Taş bebeklere olan ilgisi tutkuya dönüşen Yurtsever, Ankara Kalesi’nde bulunan kafesinin dekorunu taş bebeklerle oluşturdu. Taş bebeklerin ünü ise ülke sınırlarını aştı. Turistlerin gezi rotasında bulunan işletme dünyanın dört bir yanından gelen turistleri de ağırlıyor. Amerikalı bir çiftin de böyle bir koleksiyona sahip olduğunu anlatan Yurtsever, bebekler için araştırmalarını sürdürüyor.
Koleksiyon oluşturma hikayesini anlatan Yurtsever, "Merakımız kızıma getirdiğim bebeklerle başladı. İlk Almanya’dan aldım. Menşeileri Avrupa. 18 bin bebeğimiz var, hepsi porselen bebek. 1 metre 40 cm kadar bebeklerimiz var. Hepsi el yapımı ,Çin malı yok. Kıyafetlerinin hepsi terzilere diktirilmiş. Gezdiğimiz yerlerden bebek aldık, hala devam ediyor. Güzel tepkiler alıyoruz. Çok önemli bebekler var, depomuz bebek dolu, otelimiz var Koç Müzesi’nde bebekler var. Amerika’da 3 katlı bir evin mutfağı dahil olmak üzere 83 yaşında bir çift böyle bir koleksiyon yapıyor. Kızı envanterini tutuyor. Bunlar 2. Dünya Savaşı sonrası yapılan bebekler, ilk önce bez ile yapılıyor sonra eklem yerleri lastikli olanlar var. Sonradan da daha çok porselenler var" dedi.

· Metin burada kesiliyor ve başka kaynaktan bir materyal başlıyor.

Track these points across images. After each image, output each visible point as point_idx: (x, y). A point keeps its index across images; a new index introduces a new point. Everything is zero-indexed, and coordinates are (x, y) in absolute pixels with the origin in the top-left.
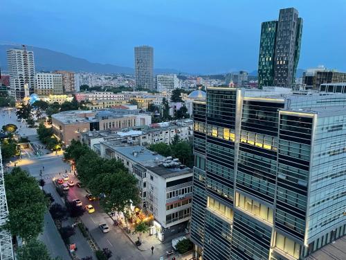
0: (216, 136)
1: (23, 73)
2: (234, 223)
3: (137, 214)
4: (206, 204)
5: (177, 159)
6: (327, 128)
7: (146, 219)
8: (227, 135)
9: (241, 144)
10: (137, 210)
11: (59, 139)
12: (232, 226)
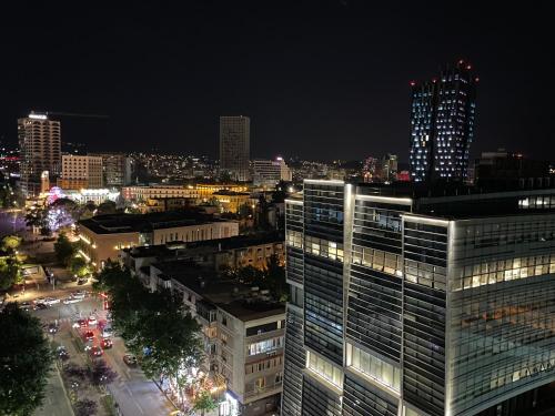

Antika pazarlarına büyük bir heyecanla gittiğini aktaran Yurtsever, "Siz, Avrupa’ya gittiğinizde şehirleri geziyorsunuz, biz de antikacıları eskicileri geziyoruz. Hedefimiz büyükşehirlere yayılmak. Oralarda taş bebeklerimizi sergileyebileceğimiz işletmeler açmak. Turistik bir bölgedeyiz. Ukraynalı turistlerin gezi rehberinde işaretli. Üst katımızda saat kulemiz var. Tarihi bir mekandayız. Bakımlarını elamanlarımız var. Çocuk bakımı gibi elbiseleri çıkarılıyor, yıkanıyor, saçları yapılıyor sonra tekrar yerlerine yerleştiriyoruz. 20 tane firma var bu bebek üreticilerinden. O sanatçıların yaptığı bebekler var. Bebeklerin aksesuarlarına ulaştık, mesela 1927 yılın ait bir bebek var burada, kurmalı Almanca ’hoş geldiniz’ diyor. Onlara ulaştıkça mutlu oluyorum” ifadelerini kullandı.
Kafeyi ziyaret eden Gülhanım Ataş, geçmişe yolculuk yaptıklarını belirterek ,"Çok güzel buldum burayı, kızımla birlikte İstanbul’dan geldik. Ben kızıma anlatmaya çalıştım. Benim çocukluğumda çok vardı. Şimdi kızıma göstermeye geldim. Duyguları anlatanlar var. Kızım da onları fark etti" ifadelerini kullandı.
Yelda Ataş ise "Çok güzel buldum annem anlattı. Hepsi çok güzel" dedi.